### [DATA SHOWN]
:::

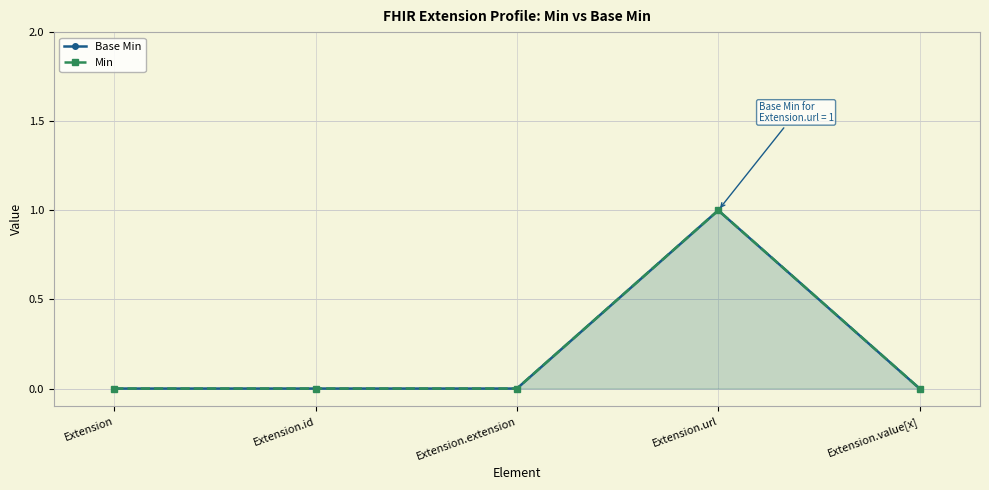

Rank the categories by Min value from lowest to highest.

Extension, Extension.id, Extension.extension, Extension.value[x], Extension.url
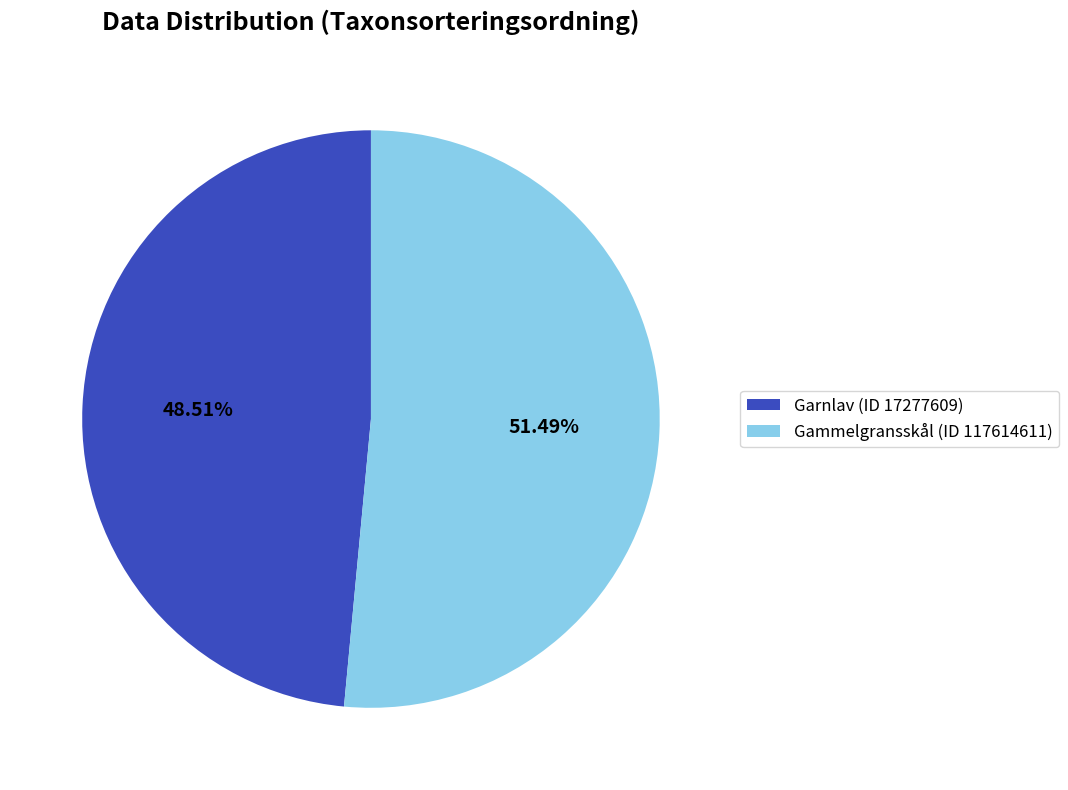

Does any single category account for the majority?

Yes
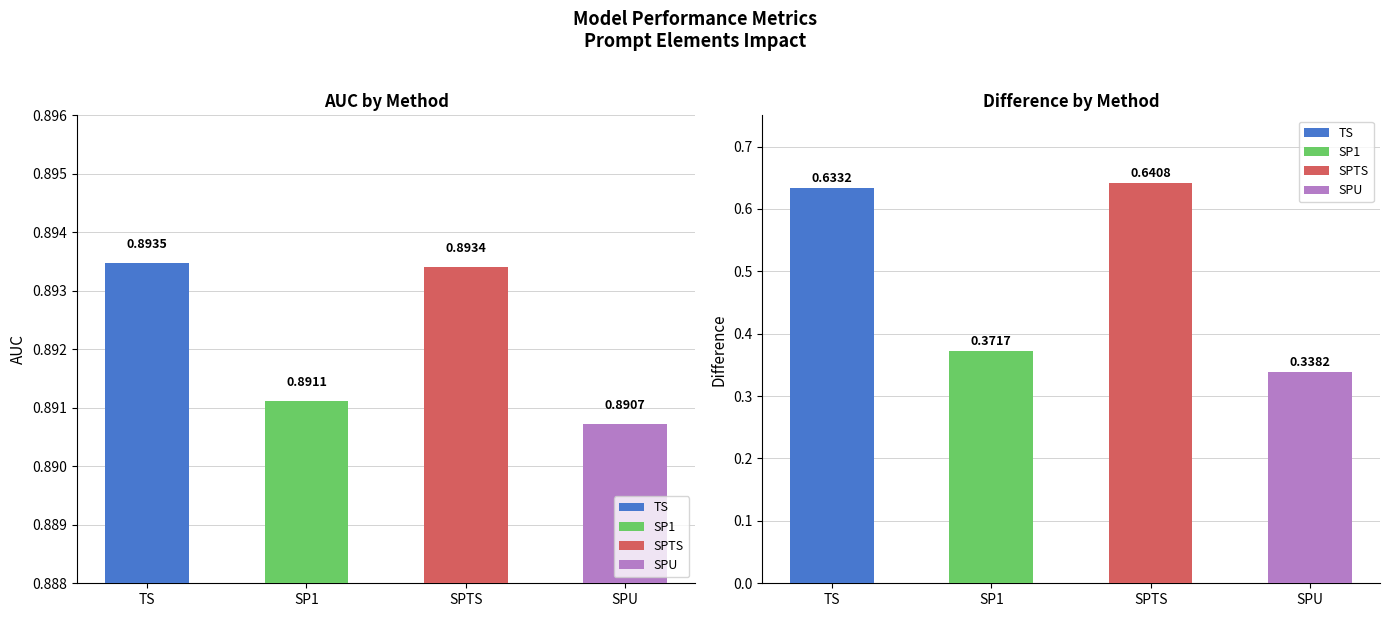

What is the greatest value displayed?

0.9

:::

### [HOW TO COMPLETE THIS TASK]
Render the listing above, from the line containing "Extension.extension, Extension.value[x], Extension.url" through the end of the listing inclusive, as a Markdown table with columns Row and Entry. Number each line and skip blank lines and pictures.

### [COMPLETED EXERCISE]
| Row | Entry |
|---|---|
| 1 | Extension, Extension.id, Extension.extension, Extension.value[x], Extension.url |
| 2 | Does any single category account for the majority? |
| 3 | Yes |
| 4 | What is the greatest value displayed? |
| 5 | 0.9 |